The ceramics teacher announced on opening day that he was dividing the class into two groups. All those on the left side of the studio, he said, would be graded solely on the quantity of work they produced, all those on the right solely on its quality. His procedure was simple: on the final day of class he would bring in his bathroom scales and weigh the work of the "quantity" group: fifty pound of pots rated an "A", forty pounds a "B", and so on. Those being graded on "quality", however, needed to produce only one pot -albeit a perfect one - to get an "A". Well, came grading time and a curious fact emerged: the works of highest quality were all produced by the group being graded for quantity. It seems that while the "quantity" group was busily churning out piles of work - and learning from their mistakes - the "quality" group had sat theorizing about perfection, and in the end had little more to show for their efforts than grandiose theories and a pile of dead clay.

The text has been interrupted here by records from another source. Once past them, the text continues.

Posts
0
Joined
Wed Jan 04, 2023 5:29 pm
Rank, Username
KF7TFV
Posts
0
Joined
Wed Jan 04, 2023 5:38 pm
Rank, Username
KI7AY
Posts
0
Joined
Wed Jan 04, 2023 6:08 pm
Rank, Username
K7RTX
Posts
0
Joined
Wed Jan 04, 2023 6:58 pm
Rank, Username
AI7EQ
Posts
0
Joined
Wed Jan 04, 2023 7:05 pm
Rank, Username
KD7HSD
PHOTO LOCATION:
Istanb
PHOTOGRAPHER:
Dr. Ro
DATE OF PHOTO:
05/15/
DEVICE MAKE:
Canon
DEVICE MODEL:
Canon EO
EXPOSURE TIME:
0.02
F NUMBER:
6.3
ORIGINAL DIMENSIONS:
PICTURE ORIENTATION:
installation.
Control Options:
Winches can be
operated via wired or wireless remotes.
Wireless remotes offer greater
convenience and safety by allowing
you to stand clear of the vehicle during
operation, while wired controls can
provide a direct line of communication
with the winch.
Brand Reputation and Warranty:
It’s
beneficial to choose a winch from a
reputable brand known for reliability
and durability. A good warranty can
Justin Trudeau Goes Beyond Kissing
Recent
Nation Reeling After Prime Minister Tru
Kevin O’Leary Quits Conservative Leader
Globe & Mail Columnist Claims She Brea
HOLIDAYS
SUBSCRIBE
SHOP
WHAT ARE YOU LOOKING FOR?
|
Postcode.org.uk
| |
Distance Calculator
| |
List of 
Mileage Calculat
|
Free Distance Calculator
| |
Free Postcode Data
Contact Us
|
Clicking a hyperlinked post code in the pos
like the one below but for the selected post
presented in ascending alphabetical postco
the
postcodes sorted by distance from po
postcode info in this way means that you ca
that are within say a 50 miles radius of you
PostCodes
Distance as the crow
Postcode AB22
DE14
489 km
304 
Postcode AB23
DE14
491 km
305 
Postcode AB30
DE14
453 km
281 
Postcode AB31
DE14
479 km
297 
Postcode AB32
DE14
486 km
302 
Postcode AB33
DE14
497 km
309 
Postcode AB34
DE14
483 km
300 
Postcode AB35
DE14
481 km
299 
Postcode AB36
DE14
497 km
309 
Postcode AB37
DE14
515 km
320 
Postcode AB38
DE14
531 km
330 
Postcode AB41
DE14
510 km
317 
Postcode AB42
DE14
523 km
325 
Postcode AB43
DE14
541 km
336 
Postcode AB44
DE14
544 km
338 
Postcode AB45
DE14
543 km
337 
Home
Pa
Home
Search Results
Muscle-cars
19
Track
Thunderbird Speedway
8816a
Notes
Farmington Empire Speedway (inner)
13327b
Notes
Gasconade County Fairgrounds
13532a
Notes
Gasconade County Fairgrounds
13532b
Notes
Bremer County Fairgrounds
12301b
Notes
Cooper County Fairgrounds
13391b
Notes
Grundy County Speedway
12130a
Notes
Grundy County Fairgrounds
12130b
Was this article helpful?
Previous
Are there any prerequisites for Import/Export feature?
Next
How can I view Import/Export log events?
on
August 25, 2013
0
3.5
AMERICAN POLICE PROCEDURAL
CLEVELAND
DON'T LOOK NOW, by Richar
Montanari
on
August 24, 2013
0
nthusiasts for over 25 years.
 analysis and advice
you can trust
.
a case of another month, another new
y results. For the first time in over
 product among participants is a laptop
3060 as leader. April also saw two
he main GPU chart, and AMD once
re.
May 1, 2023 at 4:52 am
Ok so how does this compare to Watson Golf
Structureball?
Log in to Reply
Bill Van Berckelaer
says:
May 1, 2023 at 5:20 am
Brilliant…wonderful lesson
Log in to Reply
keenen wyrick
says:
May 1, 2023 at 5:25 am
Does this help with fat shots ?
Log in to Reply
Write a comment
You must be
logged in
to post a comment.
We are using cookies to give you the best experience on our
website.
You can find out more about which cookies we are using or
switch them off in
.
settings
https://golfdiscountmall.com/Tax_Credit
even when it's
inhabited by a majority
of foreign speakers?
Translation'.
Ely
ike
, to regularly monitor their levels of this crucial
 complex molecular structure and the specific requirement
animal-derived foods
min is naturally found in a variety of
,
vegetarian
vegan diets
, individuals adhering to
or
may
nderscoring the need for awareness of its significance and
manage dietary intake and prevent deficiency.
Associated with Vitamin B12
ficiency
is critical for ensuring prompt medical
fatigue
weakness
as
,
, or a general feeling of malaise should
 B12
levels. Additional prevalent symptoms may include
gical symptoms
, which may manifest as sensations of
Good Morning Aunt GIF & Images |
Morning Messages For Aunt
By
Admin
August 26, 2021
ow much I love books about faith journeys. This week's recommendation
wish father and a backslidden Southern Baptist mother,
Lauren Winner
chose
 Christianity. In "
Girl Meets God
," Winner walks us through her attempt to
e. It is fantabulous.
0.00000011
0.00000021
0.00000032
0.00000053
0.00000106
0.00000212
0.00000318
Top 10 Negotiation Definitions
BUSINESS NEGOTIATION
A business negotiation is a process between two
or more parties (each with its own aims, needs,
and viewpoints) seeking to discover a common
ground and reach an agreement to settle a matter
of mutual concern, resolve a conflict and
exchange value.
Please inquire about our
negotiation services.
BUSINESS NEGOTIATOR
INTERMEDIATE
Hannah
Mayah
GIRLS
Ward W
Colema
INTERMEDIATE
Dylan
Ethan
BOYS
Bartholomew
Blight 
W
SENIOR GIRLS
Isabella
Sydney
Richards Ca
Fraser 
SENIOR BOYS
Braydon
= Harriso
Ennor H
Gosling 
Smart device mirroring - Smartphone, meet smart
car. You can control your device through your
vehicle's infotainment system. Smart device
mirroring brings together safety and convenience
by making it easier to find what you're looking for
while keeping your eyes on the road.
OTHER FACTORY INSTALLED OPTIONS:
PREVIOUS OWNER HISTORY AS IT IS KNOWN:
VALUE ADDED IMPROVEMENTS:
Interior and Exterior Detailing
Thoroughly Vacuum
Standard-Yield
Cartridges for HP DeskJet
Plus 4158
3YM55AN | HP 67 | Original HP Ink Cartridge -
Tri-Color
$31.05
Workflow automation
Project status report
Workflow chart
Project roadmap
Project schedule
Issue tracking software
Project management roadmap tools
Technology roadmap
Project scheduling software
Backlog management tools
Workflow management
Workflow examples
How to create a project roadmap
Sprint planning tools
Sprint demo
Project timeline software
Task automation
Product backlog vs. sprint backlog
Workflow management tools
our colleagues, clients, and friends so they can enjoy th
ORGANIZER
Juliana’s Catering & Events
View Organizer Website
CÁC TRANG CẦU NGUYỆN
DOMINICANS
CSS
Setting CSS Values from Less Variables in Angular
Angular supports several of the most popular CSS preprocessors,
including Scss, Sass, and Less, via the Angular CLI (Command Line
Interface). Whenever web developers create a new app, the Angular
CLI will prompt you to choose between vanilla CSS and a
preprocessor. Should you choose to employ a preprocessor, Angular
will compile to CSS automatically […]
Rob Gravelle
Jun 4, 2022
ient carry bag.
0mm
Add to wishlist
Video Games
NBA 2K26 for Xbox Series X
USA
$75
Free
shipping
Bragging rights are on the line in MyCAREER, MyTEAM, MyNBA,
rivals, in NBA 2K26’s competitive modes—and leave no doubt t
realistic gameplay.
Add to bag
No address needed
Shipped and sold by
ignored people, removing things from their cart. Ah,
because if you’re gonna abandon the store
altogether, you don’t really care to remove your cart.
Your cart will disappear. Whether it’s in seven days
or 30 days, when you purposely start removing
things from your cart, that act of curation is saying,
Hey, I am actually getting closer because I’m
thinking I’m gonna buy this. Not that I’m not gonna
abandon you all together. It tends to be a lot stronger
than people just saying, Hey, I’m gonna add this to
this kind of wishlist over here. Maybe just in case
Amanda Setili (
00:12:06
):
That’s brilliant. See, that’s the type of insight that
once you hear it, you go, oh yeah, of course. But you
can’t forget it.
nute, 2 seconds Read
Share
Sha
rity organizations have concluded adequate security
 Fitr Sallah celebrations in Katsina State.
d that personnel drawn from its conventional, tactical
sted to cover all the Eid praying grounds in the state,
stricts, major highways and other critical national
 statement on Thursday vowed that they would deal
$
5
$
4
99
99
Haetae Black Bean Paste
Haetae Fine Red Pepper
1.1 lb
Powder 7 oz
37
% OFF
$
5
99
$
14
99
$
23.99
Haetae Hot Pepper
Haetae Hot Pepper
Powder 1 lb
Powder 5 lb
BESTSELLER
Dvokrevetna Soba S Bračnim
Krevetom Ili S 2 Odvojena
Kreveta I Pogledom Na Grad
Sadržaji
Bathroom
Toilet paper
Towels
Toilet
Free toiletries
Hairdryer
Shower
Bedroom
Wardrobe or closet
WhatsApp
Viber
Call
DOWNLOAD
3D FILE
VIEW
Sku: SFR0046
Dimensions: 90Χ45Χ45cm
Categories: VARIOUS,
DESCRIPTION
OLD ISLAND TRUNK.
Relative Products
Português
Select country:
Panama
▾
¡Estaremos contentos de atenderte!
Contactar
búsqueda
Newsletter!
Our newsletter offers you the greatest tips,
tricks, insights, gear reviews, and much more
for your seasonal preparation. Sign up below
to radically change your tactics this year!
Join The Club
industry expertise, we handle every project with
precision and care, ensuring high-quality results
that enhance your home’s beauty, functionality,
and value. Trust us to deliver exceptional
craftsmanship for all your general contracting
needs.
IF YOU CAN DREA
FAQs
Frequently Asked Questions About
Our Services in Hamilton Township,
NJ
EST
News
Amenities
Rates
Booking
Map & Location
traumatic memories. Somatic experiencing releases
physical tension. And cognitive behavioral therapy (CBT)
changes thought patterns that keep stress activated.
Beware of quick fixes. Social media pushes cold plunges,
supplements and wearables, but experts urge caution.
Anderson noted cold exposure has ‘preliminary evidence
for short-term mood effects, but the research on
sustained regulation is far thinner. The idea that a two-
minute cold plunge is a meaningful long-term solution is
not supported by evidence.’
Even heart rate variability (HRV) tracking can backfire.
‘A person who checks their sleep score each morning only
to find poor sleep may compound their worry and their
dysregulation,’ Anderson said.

learning mistakes perfectionism psychology thoughts 4

2003/2/14

Idea to ponder: believing in conspiracy theories as explanations of events is similar to believing in a god or gods. Both are products of the human tendency to ascribe intelligent design and planning to patterns and complex phenomena, an instinctive bias part of the human psychological makeup.

belief causality conspiracy theories god religion teleology thoughts 2

2002/11/12

I spent the day walking around Inverness and its environs, taking a stroll up and down the banks of the Ness. As I was walking around town, I thought that Inverness would be a great setting for a mystery story or thriller. As I was walking upstream, through the autumnal landscape, the river slowly flowing towards the Moray Firth around islands full of high trees, I realised why: because the landscape looks somewhat like the landscape of British Columbia, Canada, which (through films and television from the X Files to Insomnia) has become shorthand for that type of story.

I also stopped by at the whisky shop and picked up a bottle of something called Athol Brose, purely on the strength of the Cocteau Twins having titled a song after it. It's quite nice.

inverness personal scotland thoughts travel 1

2002/8/6

Thought for the day: Consciousness is a meat byproduct.

consciousness meat thoughts 5

2002/7/21

It's funny how, lying in bed and being stared at by a cat, sometimes the cat's eyes look like the eyes in one of those old paintings of Jesus Christ, beholding you with what appears like infinite patience and compassion.